By becoming first in the nation to digitize its aerial maps of the state, then link them to a computer database for wetlands protection, Massachusetts has dramatically raised the level of detection and lowered the costs of enforcement. The DEP's sharp before-and-after photos are more convincing to juries than paper maps, officials say. It's an innovation that has suddenly given wetlands regulators sharper teeth.
On Dec. 10 Costello's efforts paid off when his agency announced fines totaling $280,000 against two companies: an auto parts company and a concrete company, accused of filling three acres of wetlands. More such actions are on the way.
The eye in the sky not only catches past scofflaws, it may slow further losses of wetlands as potential violators realize their chances of being caught are high, says Mr. Golledge of the DEP.
That's a big change. Not long ago getting such evidence was a costly process involving many man hours scanning photographs with little certainty of a conviction or settlement.
Wetlands are already federally protected under the Clean Water Act of 1977, which recognized swamps, bogs, and wet forests for their key ecological roles as wildlife habitats and giant sponges, absorbing pollutants and minimizing flooding by sopping up heavy rains.
And environmentalists cheered the Dec. 16 announcement by EPA head Michael Leavitt that it would drop plans to remove millions of acres of wetlands from federal protection.
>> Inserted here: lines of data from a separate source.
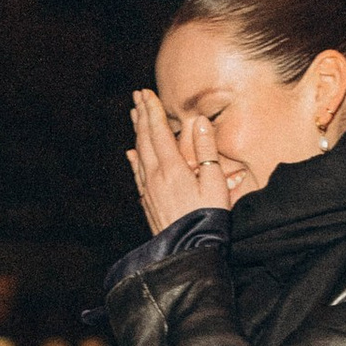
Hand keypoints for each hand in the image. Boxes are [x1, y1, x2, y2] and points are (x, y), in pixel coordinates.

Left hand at [128, 87, 229, 235]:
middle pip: (145, 139)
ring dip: (137, 132)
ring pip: (139, 153)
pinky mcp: (147, 202)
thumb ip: (207, 150)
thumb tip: (199, 122)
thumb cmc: (208, 218)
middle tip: (137, 96)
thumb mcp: (215, 182)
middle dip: (142, 115)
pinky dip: (134, 159)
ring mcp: (148, 190)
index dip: (153, 110)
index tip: (146, 92)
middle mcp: (155, 176)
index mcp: (172, 168)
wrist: (189, 252)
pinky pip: (138, 174)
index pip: (159, 131)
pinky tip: (131, 153)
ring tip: (134, 116)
These so-called "isolated" wetlands had been made legally vulnerable following a 2001 Supreme Court ruling that weakened protections, advocates say.
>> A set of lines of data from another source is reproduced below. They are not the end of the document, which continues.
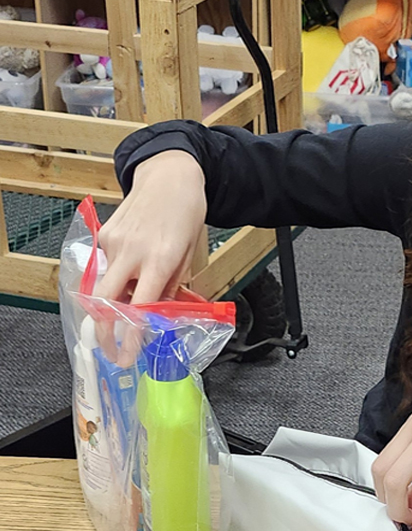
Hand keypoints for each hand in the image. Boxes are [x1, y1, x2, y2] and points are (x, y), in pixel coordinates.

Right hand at [93, 150, 205, 361]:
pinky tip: (133, 263)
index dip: (131, 334)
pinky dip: (117, 274)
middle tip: (111, 348)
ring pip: (105, 284)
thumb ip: (172, 285)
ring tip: (132, 298)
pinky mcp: (104, 234)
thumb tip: (159, 316)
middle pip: (105, 301)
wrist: (170, 176)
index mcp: (161, 259)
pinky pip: (106, 265)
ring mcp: (114, 242)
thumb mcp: (188, 253)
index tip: (127, 354)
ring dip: (113, 300)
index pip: (139, 307)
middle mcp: (133, 252)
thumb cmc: (187, 215)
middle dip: (104, 330)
But enforcement has been a problem ever since the Clean Water Act of 1977 protected inglorious mud flats, eel-grass beds, squishy forest, and other mushy, water-soaked terrain.
Between 1986 and 1997, the lower 48 states have seen a net loss of 644,000 acres of wetlands, according to the US Fish and Wildlife Service. That loss rate slowed to an estimated 58,500 acres annually, the service reported five years ago. But the latter rate may be higher.
Massachusetts' experience is telling, says Eric Schaeffer, former director of the EPA's civil-enforcement program and now director of the nonprofit Environmental Integrity Project. He asks: If that state, with its tough protections, still finds hundreds of acres illegally filled, what might be happening in the two-thirds of states that don't even have wetlands regulations?
The official rate of wetlands loss "is a significant understatement," Mr. Schaeffer says. "What's the real loss rate? We need to know that. This sort of digital database analysis is something the Bush administration should be doing."
Indeed, the larger significance of what Massachusetts has demonstrated may lie ahead. If states, for whatever reason, decide not to protect wetlands, the new technology has made it affordable enough for environmental groups or other nongovernmental organizations to monitor compliance. Only 16 states have their own wetlands protection laws. The others rely on the US Army Corps of Engineers for enforcement.
"It's a great idea," says Tim Serchinger, an attorney with Environmental Defense in Washington. "I've been thinking about this for several years. There's no question this is the way to do wetland enforcement. I'm really impressed they're doing this."
"I can't tell you how excited I am about this," adds Jay Taylor, president of Wetlands Watch, a Virginia environmental group. "Regulation and enforcement have been cut, so we know many acres of wetlands are being destroyed under the table. This approach would level the playing field. It's just the kind of thing an organization like ours could make use of" - especially given its declining costs.
Virginia already has digitized wetlands maps, part of the National Wetlands Inventory conducted by the US Fish and Wildlife Service. And those older maps could be compared to newer aerial or satellite photos and contrasted using the high-tech software on nothing more expensive than a robust personal computer, Costello points out.